**YOUR OBJECTIVE:** Please render the lines of all the records below as one numbered list, leaving out any blank lines.

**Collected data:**
════════
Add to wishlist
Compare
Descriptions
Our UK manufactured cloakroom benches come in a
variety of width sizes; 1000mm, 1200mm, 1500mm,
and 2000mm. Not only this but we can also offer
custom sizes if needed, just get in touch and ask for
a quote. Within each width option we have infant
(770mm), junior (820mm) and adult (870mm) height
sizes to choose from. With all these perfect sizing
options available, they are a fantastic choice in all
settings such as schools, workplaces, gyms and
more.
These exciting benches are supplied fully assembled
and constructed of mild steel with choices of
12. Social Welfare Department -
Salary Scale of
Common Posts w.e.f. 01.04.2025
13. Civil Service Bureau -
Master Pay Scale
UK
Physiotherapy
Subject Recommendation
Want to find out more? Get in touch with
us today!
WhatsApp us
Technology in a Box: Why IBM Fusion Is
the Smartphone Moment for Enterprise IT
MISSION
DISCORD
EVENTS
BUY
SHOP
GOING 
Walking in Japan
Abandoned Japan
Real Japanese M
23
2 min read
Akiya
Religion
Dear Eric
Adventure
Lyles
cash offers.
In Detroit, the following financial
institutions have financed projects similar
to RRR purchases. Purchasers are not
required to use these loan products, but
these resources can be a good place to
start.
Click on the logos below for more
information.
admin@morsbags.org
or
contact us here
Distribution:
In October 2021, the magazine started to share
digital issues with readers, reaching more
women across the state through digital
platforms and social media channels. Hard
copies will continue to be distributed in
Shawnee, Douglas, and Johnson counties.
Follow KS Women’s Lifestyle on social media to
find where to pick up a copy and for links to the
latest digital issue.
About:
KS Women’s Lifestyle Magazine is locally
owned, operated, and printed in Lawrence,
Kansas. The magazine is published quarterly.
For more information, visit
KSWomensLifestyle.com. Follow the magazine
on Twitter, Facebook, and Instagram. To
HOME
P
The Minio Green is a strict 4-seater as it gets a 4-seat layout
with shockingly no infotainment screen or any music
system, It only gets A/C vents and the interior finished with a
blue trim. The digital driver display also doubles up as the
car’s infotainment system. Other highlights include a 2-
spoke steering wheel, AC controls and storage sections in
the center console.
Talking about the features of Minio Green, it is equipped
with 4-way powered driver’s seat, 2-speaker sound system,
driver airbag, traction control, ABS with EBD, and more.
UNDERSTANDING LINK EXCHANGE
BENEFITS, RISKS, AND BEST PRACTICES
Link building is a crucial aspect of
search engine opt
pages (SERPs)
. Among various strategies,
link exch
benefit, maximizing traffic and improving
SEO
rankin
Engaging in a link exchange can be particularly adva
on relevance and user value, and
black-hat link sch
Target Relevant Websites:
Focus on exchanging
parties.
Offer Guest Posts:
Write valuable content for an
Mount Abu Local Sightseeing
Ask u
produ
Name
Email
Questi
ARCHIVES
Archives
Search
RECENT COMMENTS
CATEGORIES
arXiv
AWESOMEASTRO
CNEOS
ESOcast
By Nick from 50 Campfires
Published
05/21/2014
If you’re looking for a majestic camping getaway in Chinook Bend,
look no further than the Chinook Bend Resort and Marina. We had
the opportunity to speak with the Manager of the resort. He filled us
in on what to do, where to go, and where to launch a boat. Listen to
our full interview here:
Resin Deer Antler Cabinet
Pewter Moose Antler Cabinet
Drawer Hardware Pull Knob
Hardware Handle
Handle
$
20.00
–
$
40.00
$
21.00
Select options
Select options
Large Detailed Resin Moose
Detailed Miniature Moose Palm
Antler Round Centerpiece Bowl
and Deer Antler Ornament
════════
**SOLUTION TO THIS PROBLEM:**
1. Add to wishlist
2. Compare
3. Descriptions
4. Our UK manufactured cloakroom benches come in a
5. variety of width sizes; 1000mm, 1200mm, 1500mm,
6. and 2000mm. Not only this but we can also offer
7. custom sizes if needed, just get in touch and ask for
8. a quote. Within each width option we have infant
9. (770mm), junior (820mm) and adult (870mm) height
10. sizes to choose from. With all these perfect sizing
11. options available, they are a fantastic choice in all
12. settings such as schools, workplaces, gyms and
13. more.
14. These exciting benches are supplied fully assembled
15. and constructed of mild steel with choices of
16. 12. Social Welfare Department -
17. Salary Scale of
18. Common Posts w.e.f. 01.04.2025
19. 13. Civil Service Bureau -
20. Master Pay Scale
21. UK
22. Physiotherapy
23. Subject Recommendation
24. Want to find out more? Get in touch with
25. us today!
26. WhatsApp us
27. Technology in a Box: Why IBM Fusion Is
28. the Smartphone Moment for Enterprise IT
29. MISSION
30. DISCORD
31. EVENTS
32. BUY
33. SHOP
34. GOING 
35. Walking in Japan
36. Abandoned Japan
37. Real Japanese M
38. 23
39. 2 min read
40. Akiya
41. Religion
42. Dear Eric
43. Adventure
44. Lyles
45. cash offers.
46. In Detroit, the following financial
47. institutions have financed projects similar
48. to RRR purchases. Purchasers are not
49. required to use these loan products, but
50. these resources can be a good place to
51. start.
52. Click on the logos below for more
53. information.
54. admin@morsbags.org
55. or
56. contact us here
57. Distribution:
58. In October 2021, the magazine started to share
59. digital issues with readers, reaching more
60. women across the state through digital
61. platforms and social media channels. Hard
62. copies will continue to be distributed in
63. Shawnee, Douglas, and Johnson counties.
64. Follow KS Women’s Lifestyle on social media to
65. find where to pick up a copy and for links to the
66. latest digital issue.
67. About:
68. KS Women’s Lifestyle Magazine is locally
69. owned, operated, and printed in Lawrence,
70. Kansas. The magazine is published quarterly.
71. For more information, visit
72. KSWomensLifestyle.com. Follow the magazine
73. on Twitter, Facebook, and Instagram. To
74. HOME
75. P
76. The Minio Green is a strict 4-seater as it gets a 4-seat layout
77. with shockingly no infotainment screen or any music
78. system, It only gets A/C vents and the interior finished with a
79. blue trim. The digital driver display also doubles up as the
80. car’s infotainment system. Other highlights include a 2-
81. spoke steering wheel, AC controls and storage sections in
82. the center console.
83. Talking about the features of Minio Green, it is equipped
84. with 4-way powered driver’s seat, 2-speaker sound system,
85. driver airbag, traction control, ABS with EBD, and more.
86. UNDERSTANDING LINK EXCHANGE
87. BENEFITS, RISKS, AND BEST PRACTICES
88. Link building is a crucial aspect of
89. search engine opt
90. pages (SERPs)
91. . Among various strategies,
92. link exch
93. benefit, maximizing traffic and improving
94. SEO
95. rankin
96. Engaging in a link exchange can be particularly adva
97. on relevance and user value, and
98. black-hat link sch
99. Target Relevant Websites:
100. Focus on exchanging
101. parties.
102. Offer Guest Posts:
103. Write valuable content for an
104. Mount Abu Local Sightseeing
105. Ask u
106. produ
107. Name
108. Email
109. Questi
110. ARCHIVES
111. Archives
112. Search
113. RECENT COMMENTS
114. CATEGORIES
115. arXiv
116. AWESOMEASTRO
117. CNEOS
118. ESOcast
119. By Nick from 50 Campfires
120. Published
121. 05/21/2014
122. If you’re looking for a majestic camping getaway in Chinook Bend,
123. look no further than the Chinook Bend Resort and Marina. We had
124. the opportunity to speak with the Manager of the resort. He filled us
125. in on what to do, where to go, and where to launch a boat. Listen to
126. our full interview here:
127. Resin Deer Antler Cabinet
128. Pewter Moose Antler Cabinet
129. Drawer Hardware Pull Knob
130. Hardware Handle
131. Handle
132. $
133. 20.00
134. –
135. $
136. 40.00
137. $
138. 21.00
139. Select options
140. Select options
141. Large Detailed Resin Moose
142. Detailed Miniature Moose Palm
143. Antler Round Centerpiece Bowl
144. and Deer Antler Ornament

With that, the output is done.